[Saved data entries]
* * *
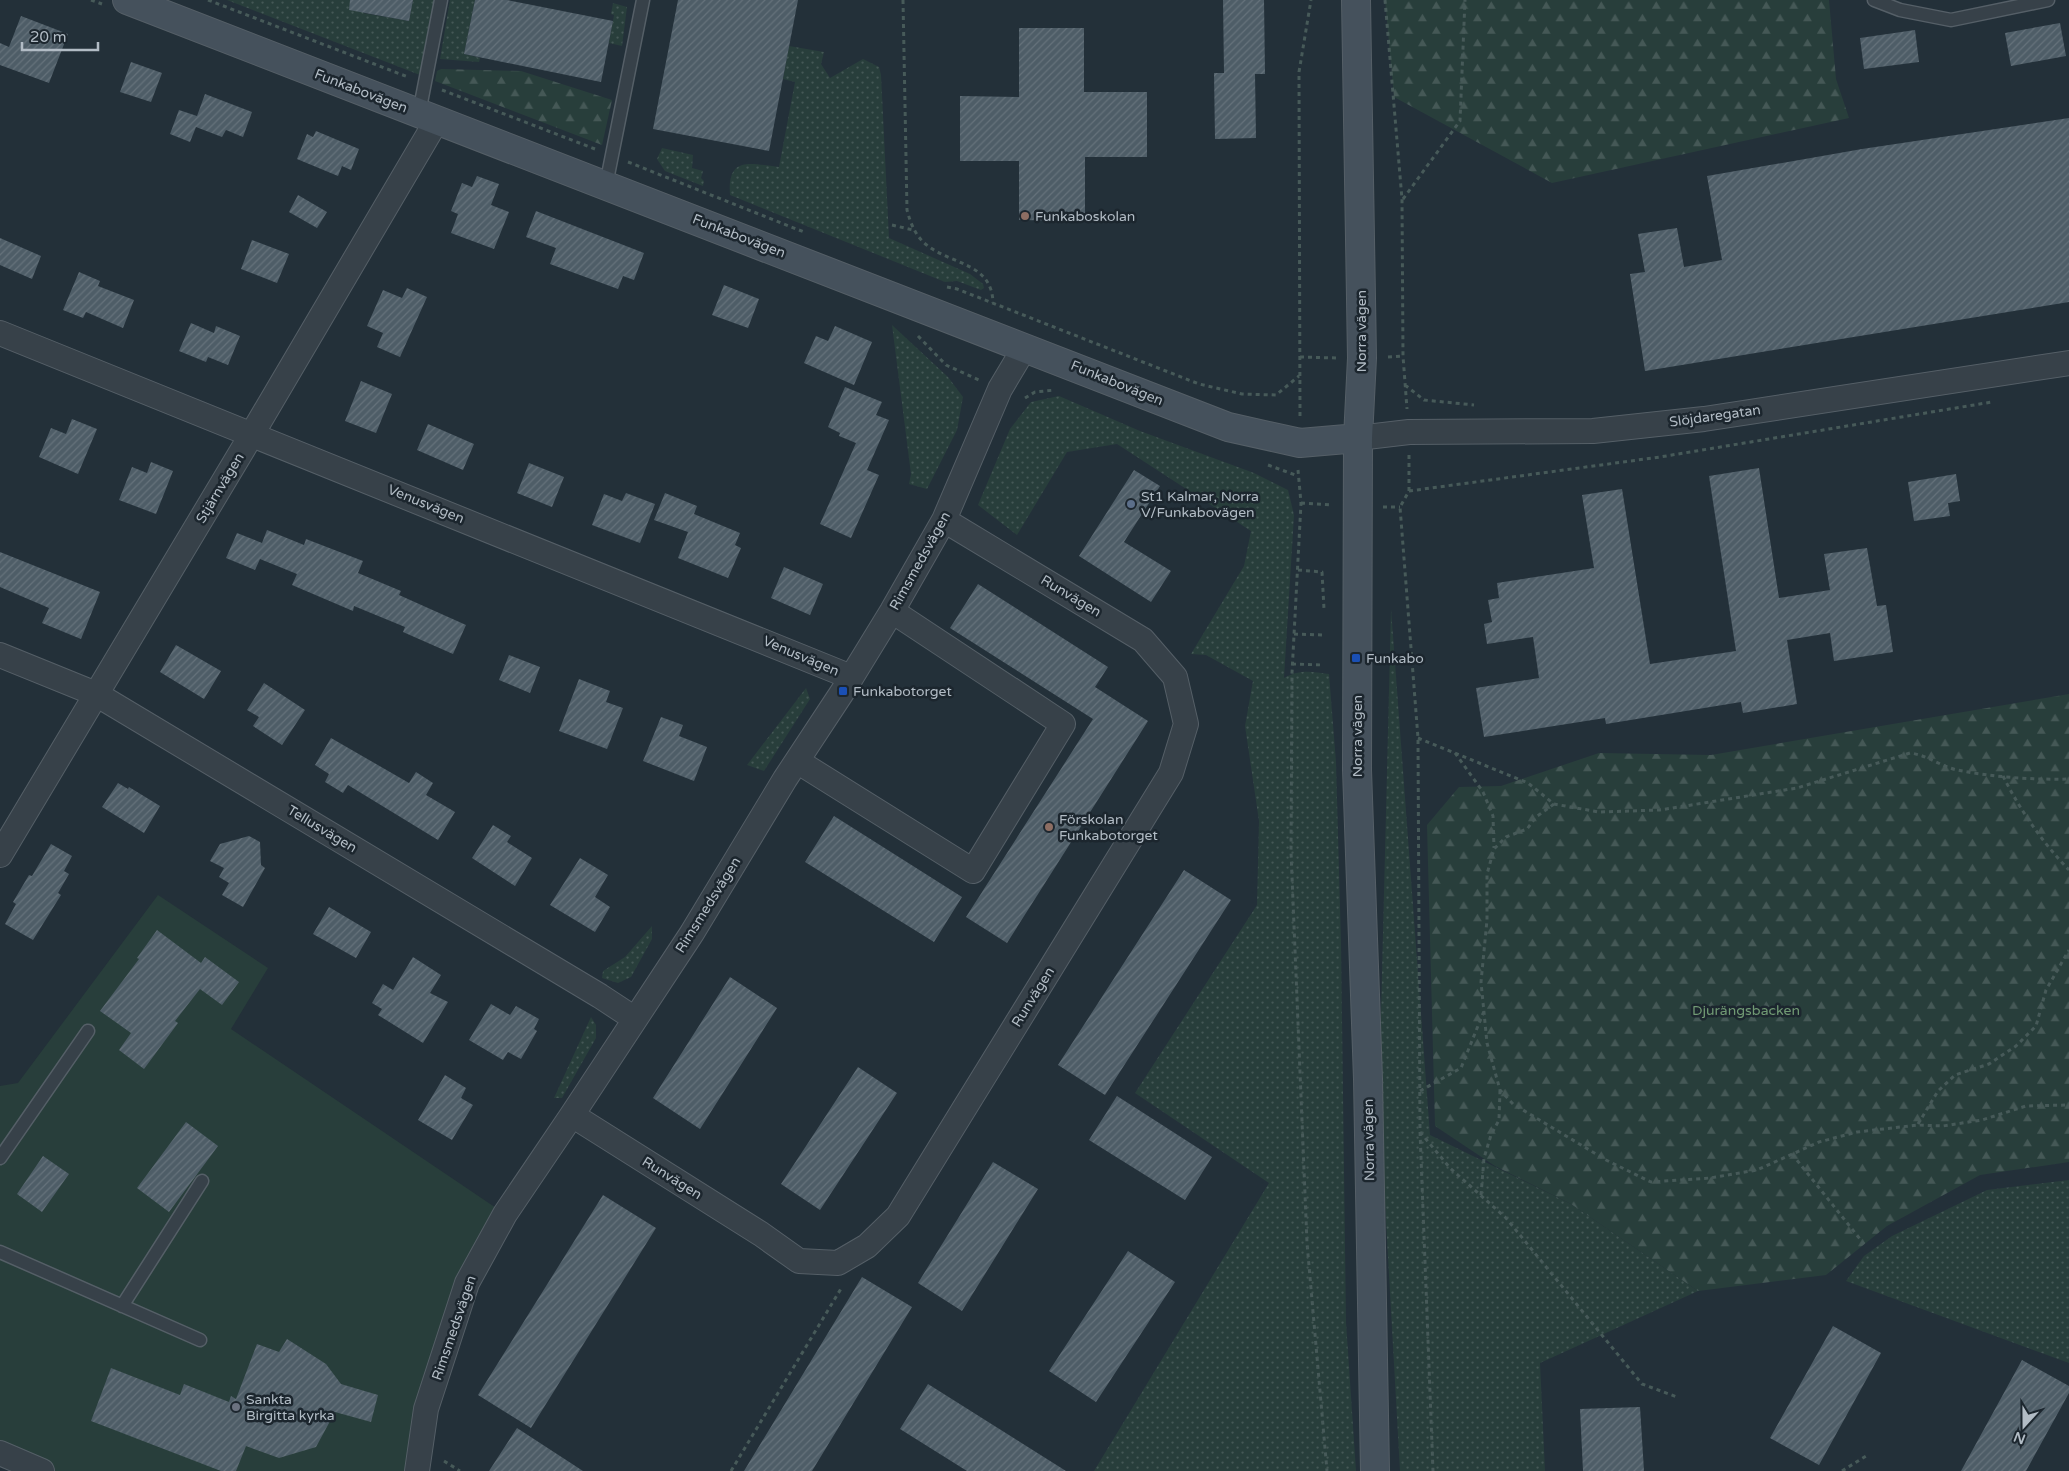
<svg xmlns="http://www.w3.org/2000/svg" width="2069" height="1471" font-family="'Varela Round',sans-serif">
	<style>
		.grass { fill: url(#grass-dots) }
		.forest { fill: url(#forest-firs) }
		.park { fill: #283e3b }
		.building { fill: url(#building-hatch) }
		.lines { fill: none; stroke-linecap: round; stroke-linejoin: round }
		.lane-casing { stroke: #555f67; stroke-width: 15 }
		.street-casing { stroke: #555f67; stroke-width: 26 }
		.secondary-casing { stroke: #555f67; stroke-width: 30 }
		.path { stroke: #475a59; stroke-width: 3; stroke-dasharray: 4 4; stroke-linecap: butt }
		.lane { stroke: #374149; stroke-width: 12 }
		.street { stroke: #374149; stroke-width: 24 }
		.secondary { stroke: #45515c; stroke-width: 28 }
		.education-dot { fill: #8d6e63; stroke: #1c262e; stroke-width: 2 }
		.service-dot { fill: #5c6f8a; stroke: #1c262e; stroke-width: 2 }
		.transit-dot { fill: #1a4fb4; stroke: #1c262e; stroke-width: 2 }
		.worship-dot { fill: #6b7280; stroke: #1c262e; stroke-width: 2 }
		.labels { text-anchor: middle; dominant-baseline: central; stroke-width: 5; stroke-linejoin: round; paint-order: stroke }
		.street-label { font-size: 14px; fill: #b2bcc5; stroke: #1c262e }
		.poi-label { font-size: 14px; fill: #b2bcc5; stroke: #1c262e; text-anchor: start }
		.park-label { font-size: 14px; fill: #719a74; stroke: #1c262e }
	</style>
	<defs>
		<pattern id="grass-dots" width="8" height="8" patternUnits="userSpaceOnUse" patternTransform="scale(1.25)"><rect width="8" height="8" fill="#283e3b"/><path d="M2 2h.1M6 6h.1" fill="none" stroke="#455856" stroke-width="1.8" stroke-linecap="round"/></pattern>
		<pattern id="forest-firs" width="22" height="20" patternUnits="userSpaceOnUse" patternTransform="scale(1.25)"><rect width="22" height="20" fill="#283e3b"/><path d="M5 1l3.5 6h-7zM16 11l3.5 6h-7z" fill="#455856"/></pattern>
		<pattern id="building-hatch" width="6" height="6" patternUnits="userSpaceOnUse" patternTransform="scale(1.25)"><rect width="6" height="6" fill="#4e5d67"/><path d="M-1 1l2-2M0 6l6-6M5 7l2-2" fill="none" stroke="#65727b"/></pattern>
	</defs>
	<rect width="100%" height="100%" fill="#233039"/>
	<path class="grass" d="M 227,0 L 365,0 L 363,13 L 409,21 L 413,0 L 435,0 L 420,75 Z
		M 450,0 L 475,0 L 464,54 L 480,58 L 479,62 L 440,59 Z
		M 613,3 L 627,7 L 622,46 L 609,43 L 614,15 L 611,14 Z
		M 789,46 L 824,52 L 821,64 L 830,78 L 863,59 L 879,67 L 881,75 L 889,238 L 970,274 L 983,284 L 984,288 L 981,290 L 957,281 L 945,282 L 730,195 C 727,155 751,164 779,167 L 795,82 L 783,79 Z
		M 662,148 L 693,155 L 692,168 L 703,171 L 701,178 L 704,181 L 703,186 L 665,171 L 657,159 Z
		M 892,325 L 948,377 L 963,397 L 957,430 L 927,489 L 909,484 L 911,474 Z
		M 1059,396 L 1140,431 L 1254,473 L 1288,490 L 1294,515 L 1284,678 C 1301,669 1311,672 1329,674 L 1336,762 L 1341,943 L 1346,1322 L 1356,1471 L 1094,1471 L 1269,1183 L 1135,1093 L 1257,905 L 1259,821 L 1245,726 L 1253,681 L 1206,655 L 1191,654 L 1244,566 L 1251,531 L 1117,444 L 1067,452 L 1017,535 L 978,505 L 1010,429 L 1031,402 Z
		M 1391,609 L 1430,1135 L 1571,1204 L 1698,1291 L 1540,1363 L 1545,1471 L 1400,1471 L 1379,1096 Z
		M 806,688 L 810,699 L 764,771 L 747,765 Z
		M 652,926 L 652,939 L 631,977 L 618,983 L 602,978 L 603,971 L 625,957 Z
		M 591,1017 L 596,1025 L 596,1038 L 562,1098 L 554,1098 Z
		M 2069,1180 L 2069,1363 L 1846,1281 L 1864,1256 L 1892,1236 L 1987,1190 Z"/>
	<path class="forest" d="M 1385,0 L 1829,0 L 1836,79 L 1849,118 L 1552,183 L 1394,97 Z
		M 441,69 L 521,71 L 612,100 L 602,145 L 435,81 L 437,71 Z
		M 2069,694 L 2069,1162 L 1980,1175 L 1887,1226 L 1826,1275 L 1698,1291 L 1571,1204 L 1495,1166 L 1435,1126 L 1427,825 L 1459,787 L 1501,786 L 1599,753 L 1711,755 Z"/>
	<path class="park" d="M 158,895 L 268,968 L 231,1029 L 505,1214 L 467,1283 L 417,1471 L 42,1471 L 0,1453 L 0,1086 L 18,1083 Z"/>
	<path class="building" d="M 350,0 L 413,0 L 409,21 L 349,10 Z
		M 475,0 L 507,0 L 613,21 L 601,82 L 464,54 Z
		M 678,0 L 798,0 L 769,151 L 653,129 Z
		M 1223,0 L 1264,0 L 1265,74 L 1255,74 L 1256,138 L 1215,139 L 1214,73 L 1224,73 Z
		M 21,16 L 68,34 L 49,83 L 0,65 L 0,43 L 9,47 Z
		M 2060,23 L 2066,56 L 2011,66 L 2005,33 Z
		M 1019,28 L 1084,28 L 1084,92 L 1147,92 L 1147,157 L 1085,157 L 1085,221 L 1019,220 L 1019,161 L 960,161 L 960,96 L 1019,97 Z
		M 1915,30 L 1919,62 L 1864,69 L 1860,38 Z
		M 131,62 L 162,73 L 151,102 L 120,92 Z
		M 205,94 L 252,112 L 243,137 L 226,130 L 222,137 L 196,127 L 190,142 L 170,134 L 179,110 L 197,116 Z
		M 2069,118 L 2069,302 L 1645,371 L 1630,274 L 1645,272 L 1638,234 L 1677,228 L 1684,267 L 1722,260 L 1707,176 L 1862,149 Z
		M 316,131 L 359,149 L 351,170 L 342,166 L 338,176 L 297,159 L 307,134 L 313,137 Z
		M 477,176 L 499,184 L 491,205 L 509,212 L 494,249 L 451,233 L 458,214 L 451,211 L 462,183 L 472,187 Z
		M 298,195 L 327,212 L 317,228 L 289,212 Z
		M 536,211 L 644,253 L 634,280 L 623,276 L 618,289 L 550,264 L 556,248 L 526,237 Z
		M 0,238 L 41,256 L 32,279 L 0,265 Z
		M 252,240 L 289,254 L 277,283 L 241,269 Z
		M 79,272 L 100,281 L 98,286 L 134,300 L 123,328 L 86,312 L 83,318 L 63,310 Z
		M 724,285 L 759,299 L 748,328 L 712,315 Z
		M 407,288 L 427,297 L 400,357 L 377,347 L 383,333 L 367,326 L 383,290 L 402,298 Z
		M 191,323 L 214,333 L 216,326 L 240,336 L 228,365 L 208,357 L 206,362 L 179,351 Z
		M 835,326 L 872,342 L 854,385 L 804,363 L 816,336 L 828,341 Z
		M 361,381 L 392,394 L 376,433 L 345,421 Z
		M 845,387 L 882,402 L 876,415 L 889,420 L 867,470 L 879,475 L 851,538 L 820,524 L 856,443 L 839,436 L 840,433 L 828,427 Z
		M 72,419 L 97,429 L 78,474 L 39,457 L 51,428 L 66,434 Z
		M 428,424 L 474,444 L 463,470 L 417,450 Z
		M 151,462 L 173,471 L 156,514 L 119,500 L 132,467 L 147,473 Z
		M 529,463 L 564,477 L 552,507 L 517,493 Z
		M 1759,468 L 1779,598 L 1830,590 L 1824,554 L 1867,548 L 1877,606 L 1886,605 L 1893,652 L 1834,661 L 1830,633 L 1787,640 L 1797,704 L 1743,713 L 1741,702 L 1606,724 L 1605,718 L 1484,737 L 1476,688 L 1539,678 L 1533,637 L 1487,644 L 1484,624 L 1492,622 L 1488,600 L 1499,598 L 1497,583 L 1594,568 L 1582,495 L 1622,489 L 1650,664 L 1736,651 L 1709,476 Z
		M 1134,470 L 1160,486 L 1124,542 L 1171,571 L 1151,602 L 1079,556 Z
		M 1956,474 L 1960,501 L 1948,503 L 1950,516 L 1914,521 L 1908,482 Z
		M 626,493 L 655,504 L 640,543 L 592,525 L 604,494 L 622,501 Z
		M 665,493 L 697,506 L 694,514 L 740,533 L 735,545 L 741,548 L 728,578 L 678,558 L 688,532 L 654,520 Z
		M 267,530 L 304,545 L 306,539 L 363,561 L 358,573 L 401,591 L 399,595 L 466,625 L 453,654 L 403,632 L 405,627 L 354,606 L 353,611 L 292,585 L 297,574 L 260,559 L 255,570 L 226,558 L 237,533 L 262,543 Z
		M 0,552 L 100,592 L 81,639 L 42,623 L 49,608 L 0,587 Z
		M 784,567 L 823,584 L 810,615 L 771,598 Z
		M 978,584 L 1108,667 L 1095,687 L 1148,721 L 1007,943 L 966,917 L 1093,719 L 950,628 Z
		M 176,645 L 221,671 L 204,699 L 160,672 Z
		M 509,655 L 540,667 L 530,693 L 499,680 Z
		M 579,679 L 610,691 L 606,702 L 623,708 L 607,749 L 559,731 Z
		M 264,683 L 305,710 L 282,745 L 253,726 L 259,717 L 247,710 Z
		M 661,717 L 683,725 L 679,736 L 707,747 L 694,781 L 643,761 Z
		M 331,738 L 409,783 L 416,772 L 433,783 L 426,795 L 455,812 L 438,840 L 348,785 L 343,793 L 325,782 L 329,774 L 315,765 Z
		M 118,783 L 128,789 L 129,787 L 160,806 L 144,833 L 102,807 Z
		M 834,816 L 962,897 L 934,942 L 805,862 Z
		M 493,825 L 511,836 L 507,842 L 532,858 L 515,886 L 472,858 Z
		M 249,836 L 260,842 L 261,865 L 265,868 L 243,907 L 222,895 L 229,883 L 219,877 L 224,868 L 210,861 L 220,844 Z
		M 51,844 L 72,856 L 64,871 L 69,874 L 58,893 L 61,895 L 33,940 L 5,924 L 16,904 L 13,902 L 29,875 L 32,876 Z
		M 580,858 L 608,875 L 595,897 L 610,907 L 595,932 L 550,905 Z
		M 1184,870 L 1231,900 L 1105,1095 L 1058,1065 Z
		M 329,907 L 371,932 L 356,958 L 313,934 Z
		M 157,930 L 201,963 L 205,957 L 239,982 L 222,1005 L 200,989 L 175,1021 L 178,1023 L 144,1069 L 119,1050 L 131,1033 L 100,1011 L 139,959 L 137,958 Z
		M 413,957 L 441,975 L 430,993 L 448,1002 L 423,1043 L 378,1015 L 382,1009 L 372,1003 L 383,984 L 393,990 Z
		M 730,977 L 777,1008 L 700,1129 L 653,1098 Z
		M 491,1004 L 510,1015 L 516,1006 L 539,1019 L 534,1029 L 537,1031 L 521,1059 L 508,1052 L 503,1060 L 469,1040 Z
		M 858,1067 L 897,1093 L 820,1210 L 781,1184 Z
		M 445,1075 L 466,1088 L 461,1098 L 473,1105 L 452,1140 L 418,1120 Z
		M 1117,1096 L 1212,1157 L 1185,1200 L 1089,1140 Z
		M 186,1122 L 218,1146 L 169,1212 L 137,1188 Z
		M 43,1156 L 69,1174 L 42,1212 L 17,1194 Z
		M 993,1162 L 1038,1189 L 962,1311 L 918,1283 Z
		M 603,1195 L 656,1228 L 531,1428 L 478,1395 Z
		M 1128,1251 L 1175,1282 L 1096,1402 L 1049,1371 Z
		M 862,1277 L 912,1307 L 812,1471 L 744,1471 Z
		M 1833,1326 L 1881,1353 L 1819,1465 L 1770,1438 Z
		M 287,1339 L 326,1364 L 341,1384 L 378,1395 L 371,1422 L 335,1412 L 316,1447 L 279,1458 L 246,1446 L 236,1471 L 221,1471 L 91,1421 L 111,1368 L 180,1395 L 184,1384 L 229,1402 L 231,1396 L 236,1399 L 257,1344 L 279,1352 Z
		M 2022,1360 L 2069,1386 L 2069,1393 L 2026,1471 L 1961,1471 Z
		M 928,1384 L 1066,1471 L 967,1471 L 900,1429 Z
		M 1640,1407 L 1644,1471 L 1583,1471 L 1580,1409 Z
		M 517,1428 L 583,1471 L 489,1471 Z"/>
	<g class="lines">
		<defs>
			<path id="lane" d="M 1874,0 L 1900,10 L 1951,20 L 2048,0
				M 419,113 L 441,0
				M 606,185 L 643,0
				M 0,1158 L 88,1031
				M 0,1252 L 200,1340
				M 122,1306 L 202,1181"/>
			<path id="street" d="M 0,333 L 851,677
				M 1358,438 L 1409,432 L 1593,431 L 1704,419 L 2069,363
				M 0,655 L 96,694 L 600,996 L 635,1019
				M 797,761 L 973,871 L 1063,724 L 892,611
				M 0,855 L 252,434 L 437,120
				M 572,1115 L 761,1234 L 799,1261 L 838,1263 L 867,1246 L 898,1216 L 1171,773 L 1186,724 L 1175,677 L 1143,640 L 944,520
				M 0,1453 L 42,1471
				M 417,1471 L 426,1409 L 467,1283 L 505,1214 L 572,1115 L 692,933 L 785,779 L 843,691 L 892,611 L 944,520 L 1000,389 L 1025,347"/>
			<path id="secondary" d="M 127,0 L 1228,427 L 1300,443 L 1358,438
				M 1356,0 L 1362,358 L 1358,438 L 1357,770 L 1368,1079 L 1375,1471"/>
		</defs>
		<use href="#lane" class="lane-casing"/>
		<use href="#street" class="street-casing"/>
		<use href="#secondary" class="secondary-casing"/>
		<path class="path" d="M 91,0 L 102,4
			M 208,0 L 408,77
			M 903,0 L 907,210 C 911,225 916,237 928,246 C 953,265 992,263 993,303
			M 1385,0 L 1402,199 L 1403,356 L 1407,409
			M 442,90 L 595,149
			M 628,162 L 804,232
			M 1403,199 L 1460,121 L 1465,0
			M 892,225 L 913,230
			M 947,287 L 957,289 L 1199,384 L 1242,394 L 1276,395 L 1299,376
			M 918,336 L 946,365 L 979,380
			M 1300,357 L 1337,358
			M 1388,357 L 1403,356
			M 1405,385 L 1424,400 L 1474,405
			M 1025,398 L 1035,392 L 1055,390
			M 1300,416 L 1299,72 L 1311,0
			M 1409,455 L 1409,491 L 1400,507 L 1418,738 L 1420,1131 L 1433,1471
			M 1268,465 L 1298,476
			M 1298,470 L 1301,503 L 1292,673 L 1291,852 L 1307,1243 L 1327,1471
			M 1409,491 L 1660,457 L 1992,402
			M 1301,503 L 1332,505
			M 1383,507 L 1400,507
			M 1298,570 L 1322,572 L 1324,609
			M 1294,634 L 1324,635
			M 1292,664 L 1324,665
			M 1418,738 L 1528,783 L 1554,804 L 1599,812 L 1660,810 L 1797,788 L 1910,753 C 1927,755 1940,766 1957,770 C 1992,777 2033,780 2069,779
			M 1455,753 L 1483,792 L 1493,816 L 1494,848
			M 2003,776 C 2020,810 2042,842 2069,870
			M 1554,804 L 1536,817 L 1527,829 L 1506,837 L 1494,849 L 1487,874 L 1487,920 L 1481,982 L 1487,1043 L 1500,1090 L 1513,1104 L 1606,1160 L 1651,1182 L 1710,1178 L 1757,1170 L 1819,1142 L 1857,1132 L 1918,1125 L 1943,1126 L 1982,1120 L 2026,1106 L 2069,1105
			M 1420,1091 L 1461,1068 L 1484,1011
			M 1918,1124 L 1938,1091 L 1955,1075 L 1989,1064 L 2016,1046 L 2036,1026 L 2046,990 L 2069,950
			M 1420,1132 L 1450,1168 L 1506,1218 L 1642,1384 L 1677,1397
			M 1792,1154 L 1864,1244
			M 1481,1195 L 1484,1158 L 1491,1135 L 1499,1120 L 1500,1090
			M 444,1461 L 460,1471
			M 731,1471 L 842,1287
			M 1842,1471 L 1866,1456"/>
		<use href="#lane" class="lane"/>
		<use href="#street" class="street"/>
		<use href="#secondary" class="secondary"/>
	</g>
	<g class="education-dot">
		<circle cx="1025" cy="216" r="5"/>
		<circle cx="1049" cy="827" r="5"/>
	</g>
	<circle class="service-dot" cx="1131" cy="504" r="5"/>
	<g class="transit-dot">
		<rect x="1351" y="653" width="10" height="10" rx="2.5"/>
		<rect x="838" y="686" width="10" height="10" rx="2.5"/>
	</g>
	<circle class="worship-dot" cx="236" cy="1407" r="5"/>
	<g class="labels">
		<g class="street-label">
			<text transform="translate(361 91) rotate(21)">Funkabovägen</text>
			<text transform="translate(739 236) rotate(21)">Funkabovägen</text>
			<text transform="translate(1361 331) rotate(-90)">Norra vägen</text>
			<text transform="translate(1117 383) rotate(22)">Funkabovägen</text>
			<text transform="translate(1715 416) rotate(-8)">Slöjdaregatan</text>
			<text transform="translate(220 488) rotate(-59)">Stjärnvägen</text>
			<text transform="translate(426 504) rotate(22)">Venusvägen</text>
			<text transform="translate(920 561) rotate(-61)">Rimsmedsvägen</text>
			<text transform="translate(1071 596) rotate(31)">Runvägen</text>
			<text transform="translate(801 656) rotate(23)">Venusvägen</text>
			<text transform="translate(1357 736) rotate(-90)">Norra vägen</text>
			<text transform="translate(322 829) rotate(31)">Tellusvägen</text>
			<text transform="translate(708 905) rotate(-58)">Rimsmedsvägen</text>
			<text transform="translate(1033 997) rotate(-58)">Runvägen</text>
			<text transform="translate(1369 1140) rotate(-91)">Norra vägen</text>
			<text transform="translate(672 1178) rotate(32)">Runvägen</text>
			<text transform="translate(454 1328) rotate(-71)">Rimsmedsvägen</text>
		</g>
		<g class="poi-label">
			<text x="1035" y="216">Funkaboskolan</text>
			<text x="1141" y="496">St1 Kalmar, Norra<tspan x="1141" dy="16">V/Funkabovägen</tspan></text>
			<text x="1366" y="658">Funkabo</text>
			<text x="853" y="691">Funkabotorget</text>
			<text x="1059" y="819">Förskolan<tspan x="1059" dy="16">Funkabotorget</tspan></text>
			<text x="246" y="1399">Sankta<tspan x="246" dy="16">Birgitta kyrka</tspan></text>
		</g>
		<g class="park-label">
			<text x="1746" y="1010">Djurängsbacken</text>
		</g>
	</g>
	<g transform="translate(2024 1426) rotate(201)" stroke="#1c262e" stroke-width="4" paint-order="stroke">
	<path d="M0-4L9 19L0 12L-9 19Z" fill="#b2bcc5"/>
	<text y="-8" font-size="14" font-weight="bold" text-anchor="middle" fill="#b2bcc5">N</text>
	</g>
	<path d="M22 42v8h76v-8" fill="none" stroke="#b2bcc5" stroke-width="2.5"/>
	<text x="30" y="42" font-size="15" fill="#b2bcc5" stroke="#1c262e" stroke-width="4" paint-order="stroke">20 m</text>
</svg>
* * *
**Assignment**.
Show the lines from the data above that contain the string "casing".

**Response**.
		.lane-casing { stroke: #555f67; stroke-width: 15 }
		.street-casing { stroke: #555f67; stroke-width: 26 }
		.secondary-casing { stroke: #555f67; stroke-width: 30 }
		<use href="#lane" class="lane-casing"/>
		<use href="#street" class="street-casing"/>
		<use href="#secondary" class="secondary-casing"/>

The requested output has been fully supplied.